- [Goal of the exercise] Would you copy out each line of the records below that includes the word "Bardiwest"?

━━━ Data shown ━━━

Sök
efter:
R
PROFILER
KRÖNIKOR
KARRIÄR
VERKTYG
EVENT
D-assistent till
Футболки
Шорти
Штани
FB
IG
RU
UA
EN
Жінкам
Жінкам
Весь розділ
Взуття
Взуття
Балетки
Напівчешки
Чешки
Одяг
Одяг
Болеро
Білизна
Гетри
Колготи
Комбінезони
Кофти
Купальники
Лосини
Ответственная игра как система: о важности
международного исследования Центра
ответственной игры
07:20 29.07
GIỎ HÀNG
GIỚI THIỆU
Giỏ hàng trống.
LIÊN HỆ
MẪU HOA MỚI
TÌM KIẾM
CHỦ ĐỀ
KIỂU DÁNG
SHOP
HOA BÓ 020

━━━
━━━ Data shown ━━━

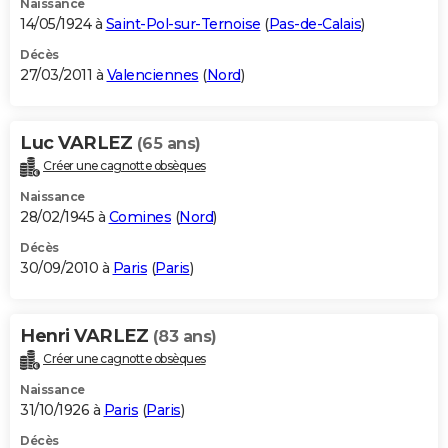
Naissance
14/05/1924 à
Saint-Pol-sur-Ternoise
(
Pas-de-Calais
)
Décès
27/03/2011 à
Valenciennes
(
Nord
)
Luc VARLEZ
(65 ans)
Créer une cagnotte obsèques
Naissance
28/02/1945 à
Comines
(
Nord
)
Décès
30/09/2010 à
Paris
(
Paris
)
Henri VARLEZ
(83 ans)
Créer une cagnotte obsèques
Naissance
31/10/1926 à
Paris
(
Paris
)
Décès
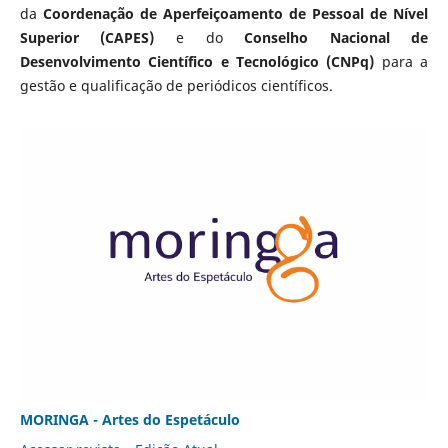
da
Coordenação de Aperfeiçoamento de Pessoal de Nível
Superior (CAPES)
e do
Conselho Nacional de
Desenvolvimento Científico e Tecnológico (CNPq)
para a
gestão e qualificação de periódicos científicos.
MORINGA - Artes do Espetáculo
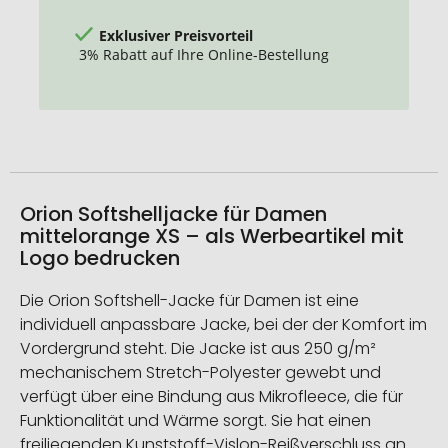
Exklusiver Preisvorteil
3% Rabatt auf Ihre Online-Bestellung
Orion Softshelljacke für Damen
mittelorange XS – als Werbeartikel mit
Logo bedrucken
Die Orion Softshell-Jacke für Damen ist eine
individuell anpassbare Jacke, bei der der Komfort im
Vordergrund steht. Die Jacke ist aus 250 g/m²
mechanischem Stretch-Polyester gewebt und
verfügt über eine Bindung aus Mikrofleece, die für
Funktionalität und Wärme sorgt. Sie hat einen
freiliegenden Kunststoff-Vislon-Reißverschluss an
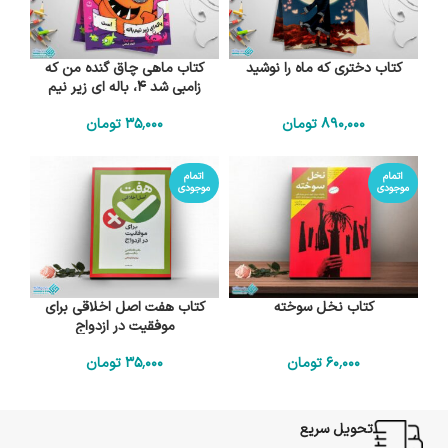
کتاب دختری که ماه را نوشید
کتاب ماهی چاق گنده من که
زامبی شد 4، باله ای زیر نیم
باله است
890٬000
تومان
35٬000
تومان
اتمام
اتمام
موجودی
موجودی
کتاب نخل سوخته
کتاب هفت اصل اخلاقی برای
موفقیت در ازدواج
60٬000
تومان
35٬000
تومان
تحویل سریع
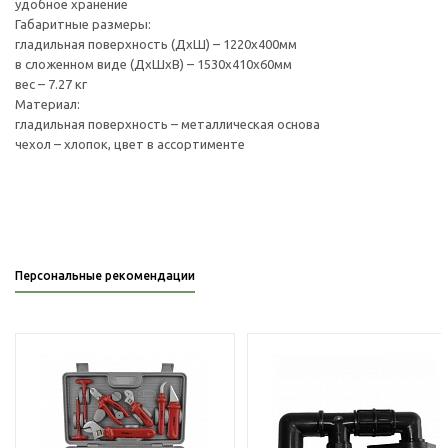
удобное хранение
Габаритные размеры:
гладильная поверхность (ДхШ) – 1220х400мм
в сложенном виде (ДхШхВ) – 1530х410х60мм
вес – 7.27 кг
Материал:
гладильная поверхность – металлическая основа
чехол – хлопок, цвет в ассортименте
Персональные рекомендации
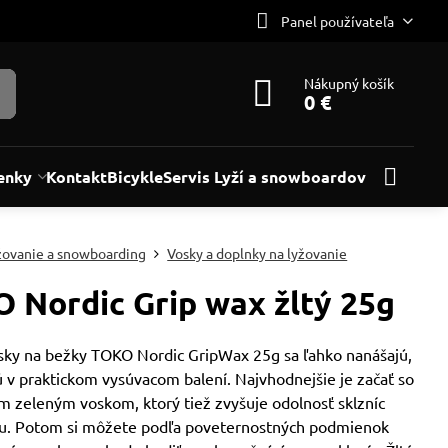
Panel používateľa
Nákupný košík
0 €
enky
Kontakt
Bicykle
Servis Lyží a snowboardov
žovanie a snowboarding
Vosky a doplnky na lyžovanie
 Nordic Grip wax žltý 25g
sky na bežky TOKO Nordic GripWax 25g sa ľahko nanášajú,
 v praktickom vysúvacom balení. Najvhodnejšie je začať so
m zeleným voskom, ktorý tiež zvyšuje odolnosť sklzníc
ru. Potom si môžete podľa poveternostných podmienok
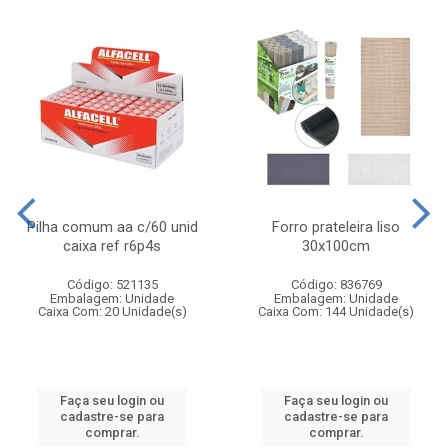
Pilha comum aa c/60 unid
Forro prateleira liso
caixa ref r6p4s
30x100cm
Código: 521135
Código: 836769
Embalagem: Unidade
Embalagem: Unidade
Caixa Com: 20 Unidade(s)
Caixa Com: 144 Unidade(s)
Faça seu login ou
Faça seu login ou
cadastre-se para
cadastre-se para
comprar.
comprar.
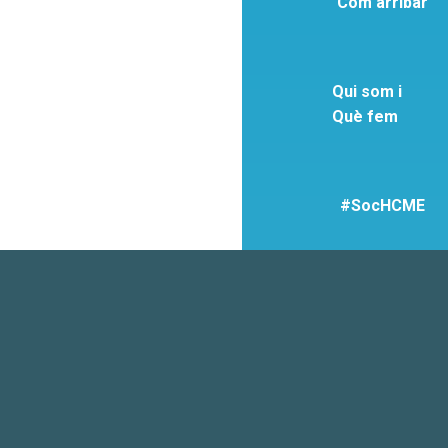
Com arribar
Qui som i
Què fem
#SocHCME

━━━
━━━ Data shown ━━━

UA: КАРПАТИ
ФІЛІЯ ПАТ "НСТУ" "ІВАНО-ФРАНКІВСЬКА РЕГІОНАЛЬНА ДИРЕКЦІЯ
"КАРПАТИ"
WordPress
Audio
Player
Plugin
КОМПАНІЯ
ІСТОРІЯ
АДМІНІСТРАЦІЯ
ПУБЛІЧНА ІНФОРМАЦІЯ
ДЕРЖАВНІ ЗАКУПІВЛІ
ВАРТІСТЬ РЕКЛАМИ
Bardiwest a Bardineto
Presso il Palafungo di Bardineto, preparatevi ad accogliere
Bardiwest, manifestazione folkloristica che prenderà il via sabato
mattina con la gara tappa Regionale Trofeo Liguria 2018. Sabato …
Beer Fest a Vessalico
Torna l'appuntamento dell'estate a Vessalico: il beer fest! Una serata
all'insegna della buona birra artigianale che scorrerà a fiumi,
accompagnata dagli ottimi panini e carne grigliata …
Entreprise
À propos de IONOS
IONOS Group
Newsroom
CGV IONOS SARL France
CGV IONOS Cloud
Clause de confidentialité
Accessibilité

━━━

- [Final answer]
Bardiwest a Bardineto
Bardiwest, manifestazione folkloristica che prenderà il via sabato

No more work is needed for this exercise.